Extrait du document.
-*-

03/08/2020
Yukio Mishima : Vie à vendre
Yukio Mishima de son vrai nom Kimitake Hiraoka est un écrivain japonais, né en 1925 qui s'est suicidé par seppuku le 25 novembre 1970. Il publia près de quarante romans, aussi bien des romans populaires qui paraissent dans la presse à grand tirage que des œuvres littéraires raffinées, mais aussi des essais, des nouvelles et des pièces de théâtre. Il a obtenu les trois grands prix littéraires du Japon. Vie à vendre, un roman inédit de 1968, vient de paraître.
Hanio Yamada, vingt-sept ans, ayant raté son suicide décide de passer une annonce dans un journal de Tokyo, se proposant pour vendre sa vie ! Les acheteurs affluent : un vieillard qui veut faire tuer sa jeune épouse volage, une femme vampire qui cherche du sang neuf pour se refaire une santé, un diplomate mêlé à une affaire d’espionnage d’envergure, une jeune droguée au bord de la folie cherchant un alter ego pour un suicide…
Avertissement : Si vous connaissez Mishima pour ses œuvres classiques (Le Pavillon d’or, Neige de printemps…) vous allez tomber des nues à la lecture de ce roman hors-norme ; à l’inverse, si vous ne l’avez jamais lu et débutez par ce livre, vous n’aurez jamais idée du genre d’écrivain qu’est Mishima.

-*-

Données affichées.
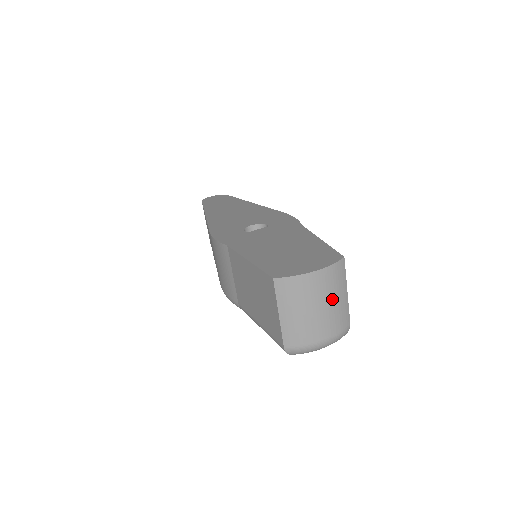
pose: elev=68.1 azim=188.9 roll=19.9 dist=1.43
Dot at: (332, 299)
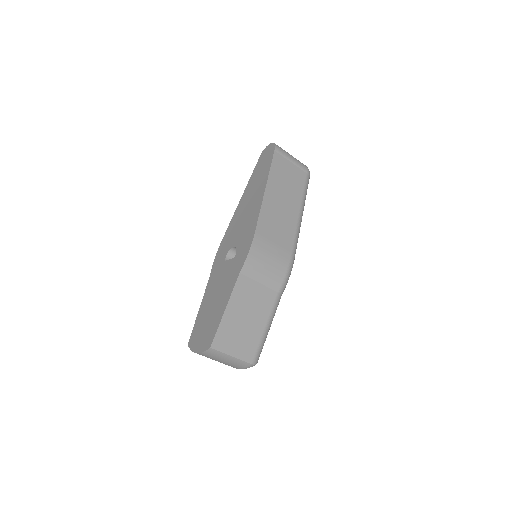
Dot at: (221, 360)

-*-

Consignes.
1. Recopiez le passage de la présentation de Vie à vendre qui commence à "Hanio Yamada, vingt-sept" et se termine à "d’écrivain qu’est Mishima.".
2. Répondez à ces questions sur la présentation de Vie à vendre :
(a) En quelle année Yukio Mishima est-il né ?
(b) Quel âge a Hanio Yamada ?
(c) Dans le journal de quelle ville Hanio Yamada passe-t-il son annonce ?
3. Rédigez la suite de la présentation de Vie à vendre à partir de sa dernière phrase, s'il vous plaît.

Réponses par consigne.
1.
Hanio Yamada, vingt-sept ans, ayant raté son suicide décide de passer une annonce dans un journal de Tokyo, se proposant pour vendre sa vie ! Les acheteurs affluent : un vieillard qui veut faire tuer sa jeune épouse volage, une femme vampire qui cherche du sang neuf pour se refaire une santé, un diplomate mêlé à une affaire d’espionnage d’envergure, une jeune droguée au bord de la folie cherchant un alter ego pour un suicide…
Avertissement : Si vous connaissez Mishima pour ses œuvres classiques (Le Pavillon d’or, Neige de printemps…) vous allez tomber des nues à la lecture de ce roman hors-norme ; à l’inverse, si vous ne l’avez jamais lu et débutez par ce livre, vous n’aurez jamais idée du genre d’écrivain qu’est Mishima.

2.
(a) En 1925.
(b) Vingt-sept ans.
(c) Tokyo.

3.
Ce roman doit être compris – à mon sens – comme une sorte de pochade, un pastiche de différents genres littéraires allant du polar au roman d’espionnage en passant par les récits fantastiques etc. En somme le grand écrivain s’amuse avec la littérature populaire et le lecteur en profite à fond. Car disons le clairement, tout cela est très amusant ! Les contrats s’enchaînent les uns aux autres sur une rythme allègre, les cadavres s’empilent mais paradoxalement, alors que c’était Hanio qui voulait mourir, ce sont les autres qui succombent, lui reste increvable.
Je reconnais qu’au début, dérouté par ce roman inattendu de Mishima, j’ai trouvé cela simplet ; mais emporté par le rythme, l’humour et l’écriture de l’auteur, j’ai succombé au charme souriant de cet ouvrage. Certes, Mishima s’amuse avec ce bouquin gentiment déjanté, mais il ne bâcle pas le style, pour le lecteur l’écriture paraît très simple, voire banale, mais elle est en vérité si « coulée » qu’elle prouve le travail caché de l’écrivain. De plus, derrière l’aspect rigolo de l’histoire, transparaît une réflexion sur la mort et donc la vie dont Hanio finira par prendre conscience quand après tous ses efforts pour mourir, il réalisera qu’il veut vivre et fuira Tokyo à la hâte…
Une bien bonne lecture.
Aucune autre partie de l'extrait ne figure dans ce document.